*** Dataset records ***
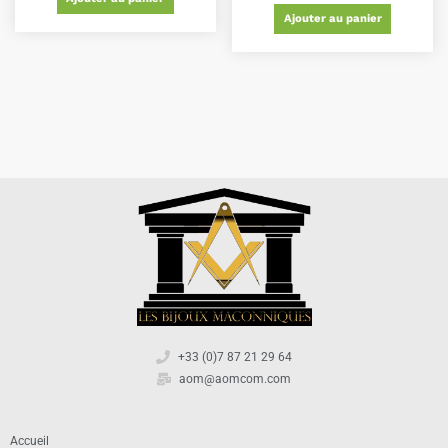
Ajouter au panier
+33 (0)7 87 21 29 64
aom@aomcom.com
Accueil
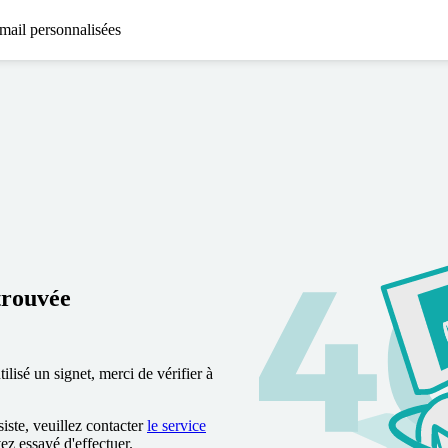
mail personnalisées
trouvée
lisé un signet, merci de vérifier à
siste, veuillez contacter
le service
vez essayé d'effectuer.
*** End of Dataset records ***
### [Description of the task]
With images left out, the data must be transcribed exactly.

### [Reply to the task]
Ajouter au panier
+33 (0)7 87 21 29 64
aom@aomcom.com
Accueil
mail personnalisées
trouvée
lisé un signet, merci de vérifier à
siste, veuillez contacter
le service
vez essayé d'effectuer.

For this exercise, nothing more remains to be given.